Тот положил в рот большой кусок хлеба, следом отправил сыр. Ах, какой он свежий, мягкий, нежно-солоноватый!
— Но только с верхушки колокольни Джотто, — продолжал Граначчи, — я наконец углядел малюсенький шарик — голову, мелькающую на этой крыше. И тотчас вспомнил, как ты любил забираться сюда в детстве, когда Гирландайо случалось наорать на тебя — а это бывало всякий раз, когда твои рисунки превосходили его собственные. — В качестве доказательства Граначчи указал на лежащий в стороне блокнот Микеланджело. — Пару дней назад я пришел к башне, залег на пару часиков в тех холмах и принялся наблюдать. И ты оказался здесь!
— Это значит, что целых два дня ты мог бы приносить мне вино и сыр? — с полным ртом неразборчиво пробурчал Микеланджело.
Граначчи решительно замотал головой.
— Явись я тогда за тобой, ты, чего доброго, снова сбежал бы, и ищи тебя потом… по новой. Я и так с ног сбился, пока разыскивал тебя. А сейчас самое время, бежать поздно. Так что andiamo, mi amico, тебя и так уже заждались. — Граначчи протянул Микеланджело ладонь.
Микеланджело скрестил на груди руки и уселся на корточки, всем своим видом показывая, что не собирается никуда идти, — словно заупрямившийся суслик, окопавшийся в своей норке.
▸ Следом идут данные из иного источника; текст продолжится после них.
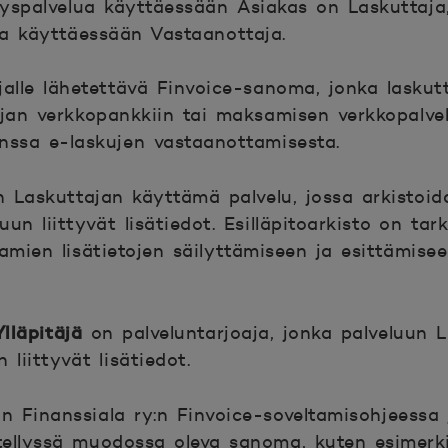
yspalvelua käyttäessään Asiakas on Laskuttaja,
ua käyttäessään Vastaanottaja.
jalle lähetettävä Finvoice-sanoma, jonka laskut
ajan verkkopankkiin tai maksamisen verkkopalvel
anssa e-laskujen vastaanottamisesta.
 Laskuttajan käyttämä palvelu, jossa arkistoid
kuun liittyvät lisätiedot. Esilläpitoarkisto on ta
amien lisätietojen säilyttämiseen ja esittämisee
Ylläpitäjä
on palveluntarjoaja, jonka palveluun L
 liittyvät lisätiedot.
n Finanssiala ry:n Finvoice-soveltamisohjeessa 
ellyssä muodossa oleva sanoma, kuten esimerki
— Пусть ждут. А еще лучше — пусть открывают без меня.
— Да брось, Микеле, пойдем. Не можешь же ты торчать здесь вечно.
— Очень даже могу. — Граначчи станет приносить ему пищу, а он продолжит беззаботно и удобно обитать здесь, на крыше, и обозревать окруженный каменными стенами любимый город. Возможно даже, выточит из этих стен нечто выдающееся. Разумеется, только если Давид придется флорентийцам по душе. Если нет, он больше не будет ничего ваять. Никогда.
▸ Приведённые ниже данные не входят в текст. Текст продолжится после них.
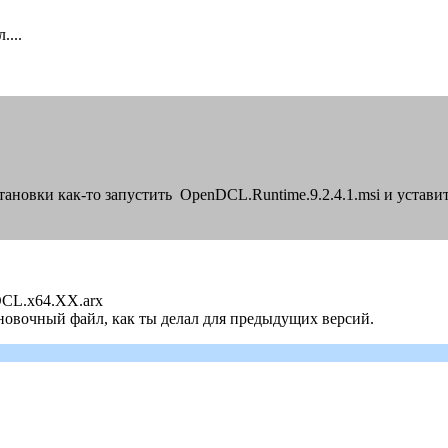
...
ановки как-то запустить OpenDCL.Runtime.9.2.4.1.msi и устав
DCL.x64.ХХ.arx
ановочный файл, как ты делал для предыдущих версий.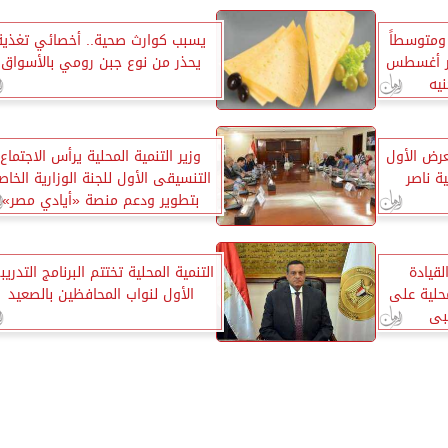
يراً ومتوسطاً
يسبب كوارث صحية.. أخصائي تغذية
ر أغسطس
يحذر من نوع جبن رومي بالأسواق
عرض الأول
وزير التنمية المحلية يرأس الاجتماع
ة ناصر
التنسيقى الأول للجنة الوزارية الخاص
بتطوير ودعم منصة «أيادي مصر»
لقيادة
التنمية المحلية تختتم البرنامج التدري
محلية على
الأول لنواب المحافظين بالصعيد
يبى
— Это праздник в твою честь. Ты изваял Давида. Он — твой.
— Сам знаю, что мой. Думаешь, я забыл? Да я каждый день только об этом и думаю. Не могу я отказаться от этой статуи. — Микеланджело горестно обхватил руками голову. — Хотя он жалок. — Завершив свою Пьету, он не побоялся ночью пробраться в Ватикан и высечь на скульптуре свое имя, чтобы никто не усомнился в ее авторстве. Теперь же он мечтал сбежать куда глаза глядят и сделать вид, что не имеет к Давиду никакого отношения. Вдруг отец проклянет его, заявит, что он опозорил семью? Что, если при виде статуи толпа засвистит и заулюлюкает? А может быть, и еще хуже — вдруг флорентийцы встретят Давида равнодушным молчанием? Просто пожмут плечами и разойдутся по своим делам, как если бы не увидели ничего, достойного внимания?
— Не могу я туда идти. Пусть Давид сам справляется.
— Ну, он-то справится, не сомневайся, — рассмеялся Граначчи. — Ему что, камень — он и есть камень. Ни чувств, ни мыслей. — Он пошел к лестнице, но не дойдя до ступенек, повернулся к Микеланджело. — Знай, прямо сейчас на площади собралась толпа флорентийцев, и они не меньше тебя дрожат от страха. Только боятся они не того, что кто-то отвергнет их произведение. Их страхи реальнее твоих. Они боятся Медичи. Боятся папского войска и вторжения французов. Представь, как это выглядит: ты, создатель могущественного Давида, страшишься показаться на открытии собственного произведения. Думаешь, этим ты вдохновишь людей на битву с их собственными Голиафами? Не статуя нужна нашим согражданам. Им нужен кто-то, кто подаст пример, встанет лицом к лицу с неизвестностью, с тем, чего боится, и выживет, не даст себя уничтожить. Так что не ради себя тебе нужно идти туда, Микеланджело Буонарроти. И не ради меня. И даже не ради твоей семьи. И уж, разумеется, не ради бесчувственной глыбы мрамора. А ради народа Флоренции. Ступай.